SELECTED TEXT ::
····················

5. Problem Two: Successful Nations Rejected Global Economy
Policies
The second
problem with supporting a global market as a means of
achieving the desired goals is that none of the successful
nations attained their present positive condition by
following the patterns of economic globalization. Instead,
in all cases, their governments played a large role in
developing their national economies.
To put
matters in a different way, the market as such does not work
for the common good. It can and will contribute to the
common good only if the people of a community, normally a
nation, act through their government for the common good.
If they do that wisely, then the increased quantities of
goods and services available because of market activity can
contribute to the common good.
I am
contrasting national economies with the global
economy. A national economy is one that is shaped by the
policies of a national government and developed for the sake
of the nation’s well being. This is hardly a radical idea.
Prior to 1980 this was the dominant pattern throughout the
world.
The
government in charge of a national economy may give a great
deal of freedom to the internal market. It may also
encourage trade with other countries. To encourage trade it
may agree to reduce tariffs and other barriers to exchange.
But the government is in position to make decisions about
what kinds of trade are beneficial and to restrict those
that are not. It can encourage local interests over against
foreign ones, and it can prevent major parts of its economy
from coming under foreign control.
Tariffs have
played a large role in enabling local industry to develop.
The United States made extensive use of tariffs during its
industrializing period. The resentment of the agricultural
South at being forced by tariffs to buy industrial products
from the American North instead of cheaper ones from England
was one of the causes of the Civil War.

····················

THE DATA ::
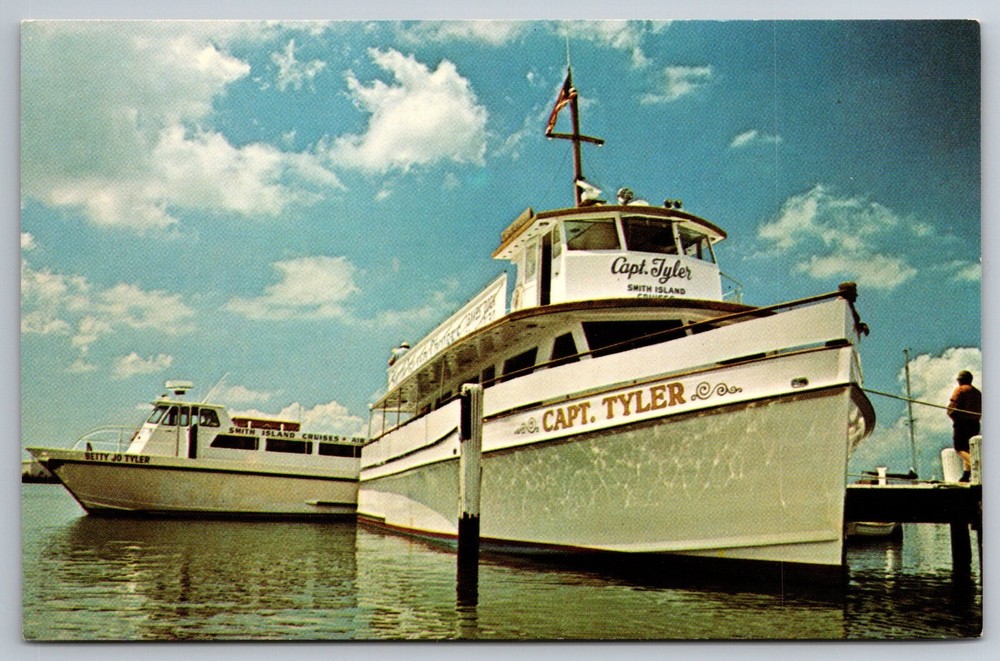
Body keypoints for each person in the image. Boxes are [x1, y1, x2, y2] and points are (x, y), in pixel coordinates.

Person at [947, 370, 982, 482]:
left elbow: (953, 406)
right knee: (968, 448)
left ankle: (977, 466)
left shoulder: (960, 390)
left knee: (960, 448)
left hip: (962, 423)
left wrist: (951, 414)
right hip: (974, 423)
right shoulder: (977, 392)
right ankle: (966, 475)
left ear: (960, 380)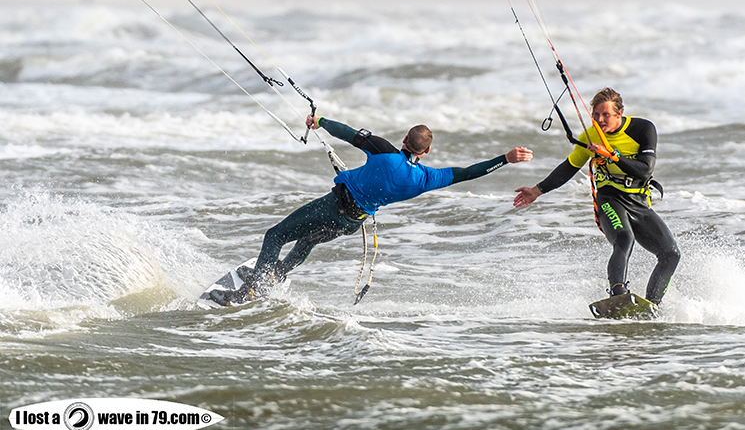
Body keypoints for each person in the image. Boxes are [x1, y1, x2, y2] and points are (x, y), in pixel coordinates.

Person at [209, 114, 532, 305]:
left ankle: (252, 290)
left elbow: (348, 134)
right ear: (427, 150)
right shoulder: (426, 178)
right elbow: (467, 172)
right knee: (305, 243)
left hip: (333, 206)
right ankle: (274, 275)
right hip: (352, 222)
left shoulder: (383, 150)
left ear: (405, 139)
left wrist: (319, 121)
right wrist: (504, 159)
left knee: (275, 236)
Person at [513, 88, 680, 305]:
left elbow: (645, 170)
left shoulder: (643, 129)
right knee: (624, 238)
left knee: (671, 254)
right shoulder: (589, 136)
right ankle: (618, 294)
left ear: (619, 114)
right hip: (609, 199)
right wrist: (537, 191)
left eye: (606, 115)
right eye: (596, 115)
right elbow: (568, 167)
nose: (600, 120)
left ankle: (652, 305)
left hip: (639, 202)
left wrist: (611, 155)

····················

TASK LIST ::
[1] According to the passage on national economies, before what year was the national economy the dominant pattern throughout the world?
[2] Reproduce a portion of the passage on national economies word for word, beginning with the words "Prior to 1980" and ending after the words "under foreign control.".

RESPONSES BY TASK ::
[1] 1980

[2]
Prior to 1980 this was the dominant pattern throughout the
world.
The
government in charge of a national economy may give a great
deal of freedom to the internal market. It may also
encourage trade with other countries. To encourage trade it
may agree to reduce tariffs and other barriers to exchange.
But the government is in position to make decisions about
what kinds of trade are beneficial and to restrict those
that are not. It can encourage local interests over against
foreign ones, and it can prevent major parts of its economy
from coming under foreign control.